To his credit, Texsong Soprano has shown he is all horse each time he lines up behind the starting gate. After a pair of qualifiers – a win and runner-up performance – he claimed victory in his pari-mutuel debut, a 1:57 clocking. Moving directly into Indiana Sires Stakes competition his next time out, the freshman romped by seven and one-quarter lengths in his $46,500 division for driver Matt Krueger, stopping the clock in 1:55.3. Two weeks later he was nosed out in 1:55.1 by Jailhouse Dance in the second leg of sires stakes. Getting his first taste of Grand Circuit competition, the trotter finished in a dead-heat with Dash Of Luck for second in the $45,797 Ralph Wilfong Memorial at the Indiana State Fair. His time of 1:57.3 was a tick slower than winner Just Show Up.
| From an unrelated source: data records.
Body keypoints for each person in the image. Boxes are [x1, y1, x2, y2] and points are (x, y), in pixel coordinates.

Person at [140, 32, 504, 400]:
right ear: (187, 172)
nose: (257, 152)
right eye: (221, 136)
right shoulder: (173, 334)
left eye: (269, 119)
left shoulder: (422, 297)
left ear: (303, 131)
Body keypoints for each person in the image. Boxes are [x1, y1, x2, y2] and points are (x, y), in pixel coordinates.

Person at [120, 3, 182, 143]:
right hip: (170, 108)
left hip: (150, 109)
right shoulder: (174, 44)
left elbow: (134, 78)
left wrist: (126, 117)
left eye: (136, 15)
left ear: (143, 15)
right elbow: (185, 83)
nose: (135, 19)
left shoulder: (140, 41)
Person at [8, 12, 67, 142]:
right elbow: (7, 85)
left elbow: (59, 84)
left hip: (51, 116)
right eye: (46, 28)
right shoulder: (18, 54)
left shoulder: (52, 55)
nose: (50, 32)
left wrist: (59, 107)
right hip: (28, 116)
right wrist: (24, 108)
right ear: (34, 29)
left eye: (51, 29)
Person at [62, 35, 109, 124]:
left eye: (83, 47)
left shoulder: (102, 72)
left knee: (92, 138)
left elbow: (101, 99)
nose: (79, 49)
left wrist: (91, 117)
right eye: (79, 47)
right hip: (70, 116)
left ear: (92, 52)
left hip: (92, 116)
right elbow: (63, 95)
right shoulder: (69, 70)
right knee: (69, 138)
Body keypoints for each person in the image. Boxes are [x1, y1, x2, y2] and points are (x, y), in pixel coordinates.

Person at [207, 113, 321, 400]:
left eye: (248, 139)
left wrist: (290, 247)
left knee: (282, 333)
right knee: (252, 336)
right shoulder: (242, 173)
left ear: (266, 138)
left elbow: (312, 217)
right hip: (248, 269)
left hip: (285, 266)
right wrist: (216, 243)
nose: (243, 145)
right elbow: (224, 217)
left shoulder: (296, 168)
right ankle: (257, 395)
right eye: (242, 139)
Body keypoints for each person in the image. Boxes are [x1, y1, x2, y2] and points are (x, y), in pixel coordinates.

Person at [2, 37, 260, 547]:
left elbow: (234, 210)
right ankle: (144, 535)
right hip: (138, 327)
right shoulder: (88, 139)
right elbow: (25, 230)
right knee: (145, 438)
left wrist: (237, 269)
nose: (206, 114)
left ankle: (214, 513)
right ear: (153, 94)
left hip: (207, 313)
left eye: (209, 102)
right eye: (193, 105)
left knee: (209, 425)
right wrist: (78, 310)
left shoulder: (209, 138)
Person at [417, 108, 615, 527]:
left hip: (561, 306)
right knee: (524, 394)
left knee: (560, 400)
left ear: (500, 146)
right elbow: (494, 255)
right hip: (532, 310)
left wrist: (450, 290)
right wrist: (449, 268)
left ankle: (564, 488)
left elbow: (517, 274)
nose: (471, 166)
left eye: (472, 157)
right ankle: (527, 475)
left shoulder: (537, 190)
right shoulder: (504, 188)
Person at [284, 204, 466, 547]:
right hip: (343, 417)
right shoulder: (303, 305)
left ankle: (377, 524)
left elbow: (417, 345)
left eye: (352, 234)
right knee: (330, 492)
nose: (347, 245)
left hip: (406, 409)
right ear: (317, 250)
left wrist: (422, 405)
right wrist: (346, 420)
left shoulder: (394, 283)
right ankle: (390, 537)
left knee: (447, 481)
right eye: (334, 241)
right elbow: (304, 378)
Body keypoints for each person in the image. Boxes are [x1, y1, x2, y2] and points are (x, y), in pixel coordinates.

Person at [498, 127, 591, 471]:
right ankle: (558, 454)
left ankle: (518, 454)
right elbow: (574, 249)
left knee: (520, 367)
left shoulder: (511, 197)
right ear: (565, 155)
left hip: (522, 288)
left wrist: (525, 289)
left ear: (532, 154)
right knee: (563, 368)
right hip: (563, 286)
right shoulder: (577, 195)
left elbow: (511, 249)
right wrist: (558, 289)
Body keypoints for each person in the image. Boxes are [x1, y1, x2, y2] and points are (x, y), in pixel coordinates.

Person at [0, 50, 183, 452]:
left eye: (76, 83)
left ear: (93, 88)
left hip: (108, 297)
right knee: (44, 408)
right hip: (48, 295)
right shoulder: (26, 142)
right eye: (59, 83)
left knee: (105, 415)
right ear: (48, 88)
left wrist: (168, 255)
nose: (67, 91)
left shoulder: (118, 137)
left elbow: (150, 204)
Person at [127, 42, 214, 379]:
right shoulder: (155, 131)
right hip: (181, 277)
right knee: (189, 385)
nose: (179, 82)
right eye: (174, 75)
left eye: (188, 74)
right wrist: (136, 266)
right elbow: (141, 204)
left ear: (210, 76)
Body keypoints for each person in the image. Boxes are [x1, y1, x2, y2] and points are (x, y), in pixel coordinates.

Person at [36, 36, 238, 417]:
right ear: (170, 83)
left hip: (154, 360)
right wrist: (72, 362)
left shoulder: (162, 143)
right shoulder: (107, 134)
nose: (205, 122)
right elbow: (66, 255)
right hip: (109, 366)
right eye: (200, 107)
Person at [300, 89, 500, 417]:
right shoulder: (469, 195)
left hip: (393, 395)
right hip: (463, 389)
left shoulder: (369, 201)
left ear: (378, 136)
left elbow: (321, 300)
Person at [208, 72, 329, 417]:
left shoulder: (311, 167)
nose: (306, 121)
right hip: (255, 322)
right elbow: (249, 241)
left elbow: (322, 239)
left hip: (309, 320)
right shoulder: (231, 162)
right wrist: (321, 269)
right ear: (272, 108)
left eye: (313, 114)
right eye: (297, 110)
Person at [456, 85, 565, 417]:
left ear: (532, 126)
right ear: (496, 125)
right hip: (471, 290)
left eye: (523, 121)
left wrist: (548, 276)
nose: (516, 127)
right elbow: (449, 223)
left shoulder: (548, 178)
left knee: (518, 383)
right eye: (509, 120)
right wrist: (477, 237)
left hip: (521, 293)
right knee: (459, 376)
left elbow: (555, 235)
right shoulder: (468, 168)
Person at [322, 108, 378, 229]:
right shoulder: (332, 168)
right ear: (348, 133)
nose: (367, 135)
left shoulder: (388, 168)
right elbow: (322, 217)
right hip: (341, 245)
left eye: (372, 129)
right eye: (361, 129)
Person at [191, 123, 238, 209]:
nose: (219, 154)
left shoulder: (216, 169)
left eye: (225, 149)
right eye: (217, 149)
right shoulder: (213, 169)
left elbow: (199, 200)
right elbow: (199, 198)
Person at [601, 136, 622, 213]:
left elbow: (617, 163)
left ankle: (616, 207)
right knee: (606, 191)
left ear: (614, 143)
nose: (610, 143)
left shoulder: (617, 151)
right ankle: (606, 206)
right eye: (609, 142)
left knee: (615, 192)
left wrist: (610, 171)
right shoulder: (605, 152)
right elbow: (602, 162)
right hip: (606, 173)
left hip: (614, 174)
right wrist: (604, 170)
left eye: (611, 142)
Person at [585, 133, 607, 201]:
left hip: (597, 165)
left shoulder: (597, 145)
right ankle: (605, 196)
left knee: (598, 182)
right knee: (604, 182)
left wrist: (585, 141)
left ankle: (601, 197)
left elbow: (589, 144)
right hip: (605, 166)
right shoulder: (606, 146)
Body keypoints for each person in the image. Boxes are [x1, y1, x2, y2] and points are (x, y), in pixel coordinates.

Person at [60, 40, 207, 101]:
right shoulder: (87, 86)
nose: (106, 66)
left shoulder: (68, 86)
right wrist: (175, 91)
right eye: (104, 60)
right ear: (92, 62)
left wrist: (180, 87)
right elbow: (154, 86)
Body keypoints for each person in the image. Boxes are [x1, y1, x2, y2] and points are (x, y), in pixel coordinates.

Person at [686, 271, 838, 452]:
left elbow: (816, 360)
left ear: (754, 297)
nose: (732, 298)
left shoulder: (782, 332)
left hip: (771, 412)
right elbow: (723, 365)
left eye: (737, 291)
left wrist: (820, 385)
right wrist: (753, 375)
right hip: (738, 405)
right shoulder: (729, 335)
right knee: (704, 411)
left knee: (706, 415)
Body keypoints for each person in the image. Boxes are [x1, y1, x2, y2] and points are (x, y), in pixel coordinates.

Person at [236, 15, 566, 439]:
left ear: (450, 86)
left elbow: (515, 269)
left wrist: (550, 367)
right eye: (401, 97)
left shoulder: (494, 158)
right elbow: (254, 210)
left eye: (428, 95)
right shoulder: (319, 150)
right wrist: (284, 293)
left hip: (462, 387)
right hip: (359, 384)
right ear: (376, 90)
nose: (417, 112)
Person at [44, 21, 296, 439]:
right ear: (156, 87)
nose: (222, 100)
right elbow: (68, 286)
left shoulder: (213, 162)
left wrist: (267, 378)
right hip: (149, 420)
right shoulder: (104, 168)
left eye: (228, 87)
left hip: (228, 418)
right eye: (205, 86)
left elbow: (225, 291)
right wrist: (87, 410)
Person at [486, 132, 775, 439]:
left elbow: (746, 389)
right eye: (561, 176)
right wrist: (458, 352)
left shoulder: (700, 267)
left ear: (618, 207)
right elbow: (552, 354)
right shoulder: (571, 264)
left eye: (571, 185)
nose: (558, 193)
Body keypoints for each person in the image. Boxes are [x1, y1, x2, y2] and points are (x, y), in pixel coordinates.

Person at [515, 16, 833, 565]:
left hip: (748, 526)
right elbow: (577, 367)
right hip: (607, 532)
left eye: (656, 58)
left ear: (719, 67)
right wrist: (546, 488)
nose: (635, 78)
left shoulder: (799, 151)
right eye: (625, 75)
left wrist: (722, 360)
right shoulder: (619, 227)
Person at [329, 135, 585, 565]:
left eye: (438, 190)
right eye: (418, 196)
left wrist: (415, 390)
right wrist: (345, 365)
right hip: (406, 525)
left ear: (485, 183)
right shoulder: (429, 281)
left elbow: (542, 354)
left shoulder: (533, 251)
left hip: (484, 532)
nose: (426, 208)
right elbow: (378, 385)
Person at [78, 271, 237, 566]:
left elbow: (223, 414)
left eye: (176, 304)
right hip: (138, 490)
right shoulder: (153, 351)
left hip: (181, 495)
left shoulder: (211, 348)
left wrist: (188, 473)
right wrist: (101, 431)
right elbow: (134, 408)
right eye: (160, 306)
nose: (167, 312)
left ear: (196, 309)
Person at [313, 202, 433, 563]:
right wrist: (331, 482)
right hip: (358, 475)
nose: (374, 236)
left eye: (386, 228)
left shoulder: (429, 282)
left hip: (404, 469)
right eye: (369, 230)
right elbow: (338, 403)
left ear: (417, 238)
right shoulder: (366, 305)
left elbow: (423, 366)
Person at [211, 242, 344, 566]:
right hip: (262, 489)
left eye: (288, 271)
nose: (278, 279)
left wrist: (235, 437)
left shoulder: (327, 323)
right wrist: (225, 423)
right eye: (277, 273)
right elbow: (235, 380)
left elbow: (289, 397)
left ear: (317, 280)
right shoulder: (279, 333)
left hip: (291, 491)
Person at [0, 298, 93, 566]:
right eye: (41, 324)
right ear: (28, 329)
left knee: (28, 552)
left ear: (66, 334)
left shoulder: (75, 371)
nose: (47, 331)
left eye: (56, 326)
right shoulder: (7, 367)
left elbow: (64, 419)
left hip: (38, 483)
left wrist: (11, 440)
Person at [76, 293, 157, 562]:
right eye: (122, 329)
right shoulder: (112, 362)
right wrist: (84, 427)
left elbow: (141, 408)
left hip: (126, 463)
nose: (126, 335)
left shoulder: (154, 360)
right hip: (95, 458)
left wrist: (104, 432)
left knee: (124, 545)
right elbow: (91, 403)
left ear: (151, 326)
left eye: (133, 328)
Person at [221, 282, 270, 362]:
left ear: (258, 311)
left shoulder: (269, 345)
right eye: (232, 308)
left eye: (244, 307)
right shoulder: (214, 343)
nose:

Texsong Soprano returned to the winner’s circle Wednesday (Aug. 17) in the third round of Indiana Sires Stakes. Drawing post six in the night’s 11th race, a $67,500 split, John DeLong sat behind the favorite for the first time in competition. Biding their time in third through a :58.4 opening half, the duo were out and challenging first up in the turn, taking control in the stretch and winning by two lengths with a 1:56.3 clocking. Yoder shared that he has fielded calls from interested parties trying to buy Texsong Soprano.
“I had a couple people try to buy him. I’m not saying I wouldn’t sell if the price is right. At this point, I’m not looking to sell. I’m just enjoying the experience,” he said.
Wednesday’s second division was claimed by Bourbon Courage, a You Know You Do half-brother to Hambletonian champion Captain Corey, who trotted the mile in 1:56. Trained by Erv Miller, the colt brought $255,000 at last fall’s Hoosier Classic sale, making him the highest-priced Indiana-sired yearling to sell at public auction. Texsong Soprano and Bourbon Courage have yet to draw into the same division together. Yoder knows it is inevitable, and looks forward to the challenge.
“Once they leave that ring, I don’t care if you pay $200,000 or $5,000, they’re all on the same level,” Yoder said. “It’s going to be fun racing against him. We haven’t met yet. John (DeLong) is driving our horse now. I think he’s the right fit for the horse. It’s going to be interesting.”
Joe Yoder was not searching for a yearling in Topeka last September. Nevertheless, through fate or just plain luck, he found a trotter that is developing into something really special.